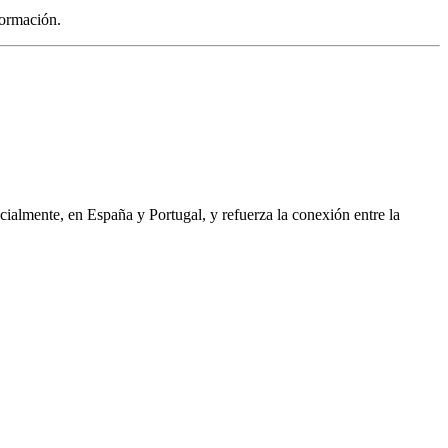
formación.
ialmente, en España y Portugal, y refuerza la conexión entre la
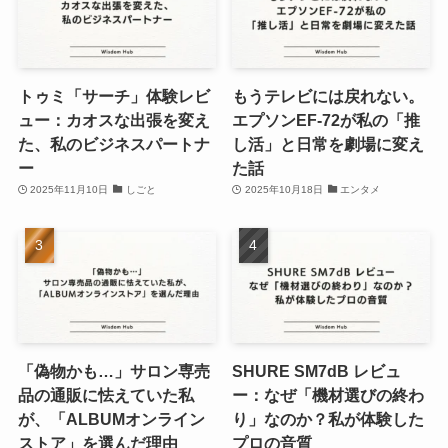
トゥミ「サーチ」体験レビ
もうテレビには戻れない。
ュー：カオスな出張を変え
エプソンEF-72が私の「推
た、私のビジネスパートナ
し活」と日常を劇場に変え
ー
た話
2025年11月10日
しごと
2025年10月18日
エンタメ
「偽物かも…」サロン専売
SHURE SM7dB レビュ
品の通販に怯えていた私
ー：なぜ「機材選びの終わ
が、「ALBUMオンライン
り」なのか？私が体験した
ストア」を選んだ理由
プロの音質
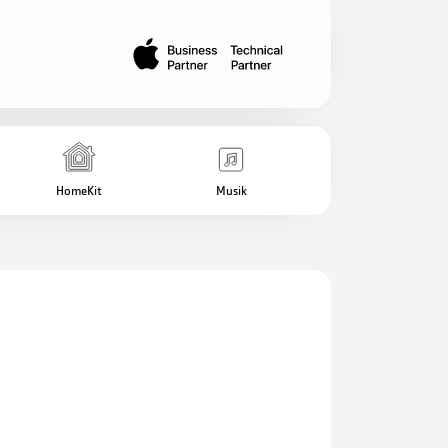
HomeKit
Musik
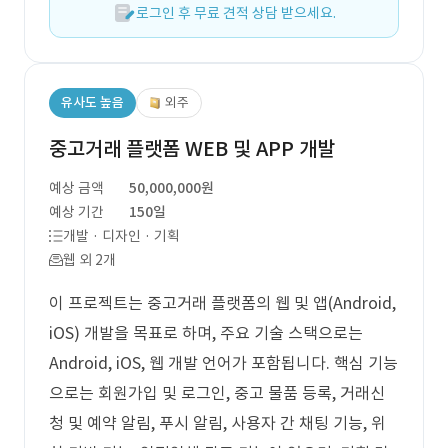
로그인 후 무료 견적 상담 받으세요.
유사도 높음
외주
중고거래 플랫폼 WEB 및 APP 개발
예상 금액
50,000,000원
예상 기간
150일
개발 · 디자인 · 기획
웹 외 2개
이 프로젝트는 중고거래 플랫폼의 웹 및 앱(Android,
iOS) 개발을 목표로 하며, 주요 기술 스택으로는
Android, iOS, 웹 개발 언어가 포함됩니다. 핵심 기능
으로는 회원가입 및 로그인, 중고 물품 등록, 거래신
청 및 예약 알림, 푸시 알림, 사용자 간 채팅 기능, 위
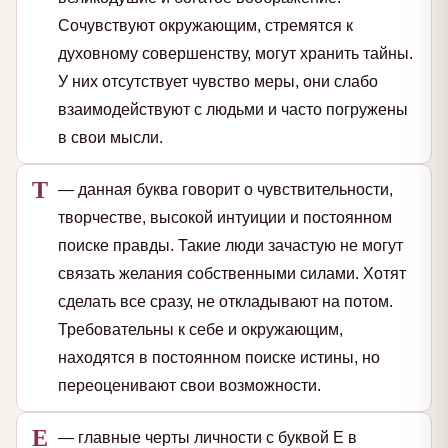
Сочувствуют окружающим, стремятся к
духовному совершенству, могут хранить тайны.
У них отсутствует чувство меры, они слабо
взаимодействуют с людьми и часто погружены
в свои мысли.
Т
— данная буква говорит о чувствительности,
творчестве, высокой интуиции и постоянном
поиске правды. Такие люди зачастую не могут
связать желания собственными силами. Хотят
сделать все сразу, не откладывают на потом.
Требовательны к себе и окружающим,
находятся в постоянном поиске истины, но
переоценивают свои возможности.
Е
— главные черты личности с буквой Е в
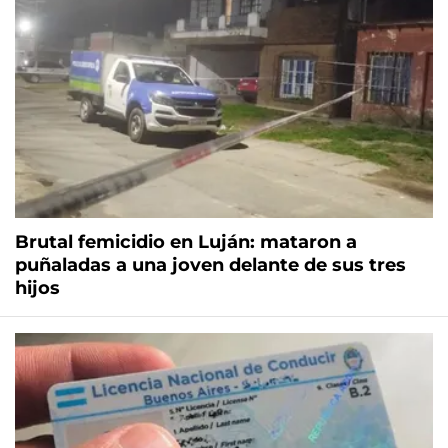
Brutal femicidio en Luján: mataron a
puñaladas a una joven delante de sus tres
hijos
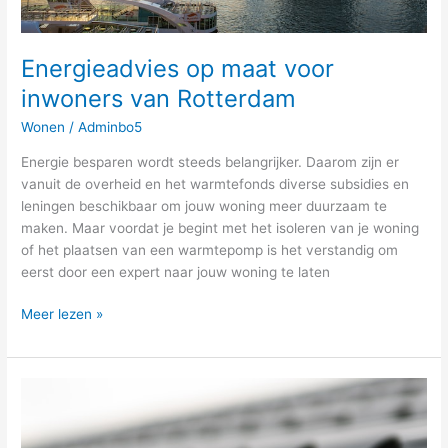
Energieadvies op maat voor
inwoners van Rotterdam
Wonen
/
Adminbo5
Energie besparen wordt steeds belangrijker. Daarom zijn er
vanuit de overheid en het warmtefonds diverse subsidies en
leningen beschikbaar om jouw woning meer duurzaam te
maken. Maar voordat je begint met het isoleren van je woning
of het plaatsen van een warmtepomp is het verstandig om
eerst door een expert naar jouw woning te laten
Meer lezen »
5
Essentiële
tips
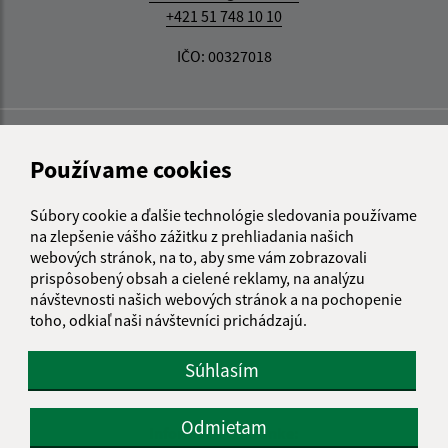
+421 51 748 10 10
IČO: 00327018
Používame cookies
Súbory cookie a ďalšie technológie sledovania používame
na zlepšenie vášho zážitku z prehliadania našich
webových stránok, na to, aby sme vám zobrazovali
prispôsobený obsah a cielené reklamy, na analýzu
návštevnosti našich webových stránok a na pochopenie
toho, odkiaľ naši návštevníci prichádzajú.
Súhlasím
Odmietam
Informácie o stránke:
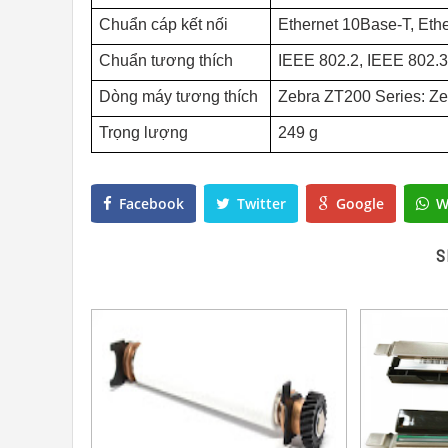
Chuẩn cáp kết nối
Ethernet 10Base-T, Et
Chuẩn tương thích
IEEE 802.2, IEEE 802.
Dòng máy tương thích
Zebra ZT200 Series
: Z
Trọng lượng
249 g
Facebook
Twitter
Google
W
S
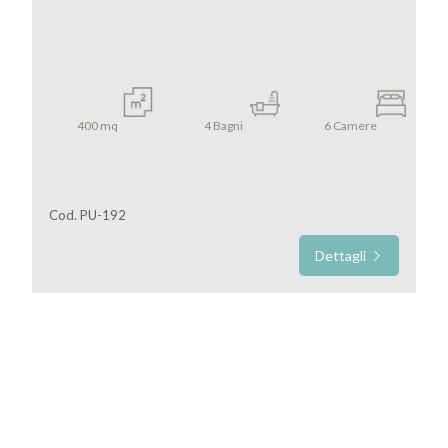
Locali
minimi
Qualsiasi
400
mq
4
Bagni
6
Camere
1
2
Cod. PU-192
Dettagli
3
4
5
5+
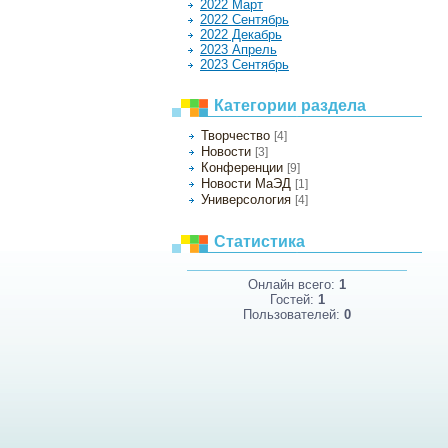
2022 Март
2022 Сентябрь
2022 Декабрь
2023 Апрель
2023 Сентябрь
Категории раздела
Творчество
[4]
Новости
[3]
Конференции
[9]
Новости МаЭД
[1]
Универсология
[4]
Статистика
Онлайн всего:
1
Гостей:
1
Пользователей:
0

::::

# Instructions to follow
Print everything from the line containing "トゥミ「サーチ」体験レビ" down to the line containing "청 및 예약 알림, 푸시 알림, 사용자 간 채팅 기능, 위", both included, word for word. Leave the pictures out of your answer.

# Response area
トゥミ「サーチ」体験レビ
もうテレビには戻れない。
ュー：カオスな出張を変え
エプソンEF-72が私の「推
た、私のビジネスパートナ
し活」と日常を劇場に変え
ー
た話
2025年11月10日
しごと
2025年10月18日
エンタメ
「偽物かも…」サロン専売
SHURE SM7dB レビュ
品の通販に怯えていた私
ー：なぜ「機材選びの終わ
が、「ALBUMオンライン
り」なのか？私が体験した
ストア」を選んだ理由
プロの音質
HomeKit
Musik
로그인 후 무료 견적 상담 받으세요.
유사도 높음
외주
중고거래 플랫폼 WEB 및 APP 개발
예상 금액
50,000,000원
예상 기간
150일
개발 · 디자인 · 기획
웹 외 2개
이 프로젝트는 중고거래 플랫폼의 웹 및 앱(Android,
iOS) 개발을 목표로 하며, 주요 기술 스택으로는
Android, iOS, 웹 개발 언어가 포함됩니다. 핵심 기능
으로는 회원가입 및 로그인, 중고 물품 등록, 거래신
청 및 예약 알림, 푸시 알림, 사용자 간 채팅 기능, 위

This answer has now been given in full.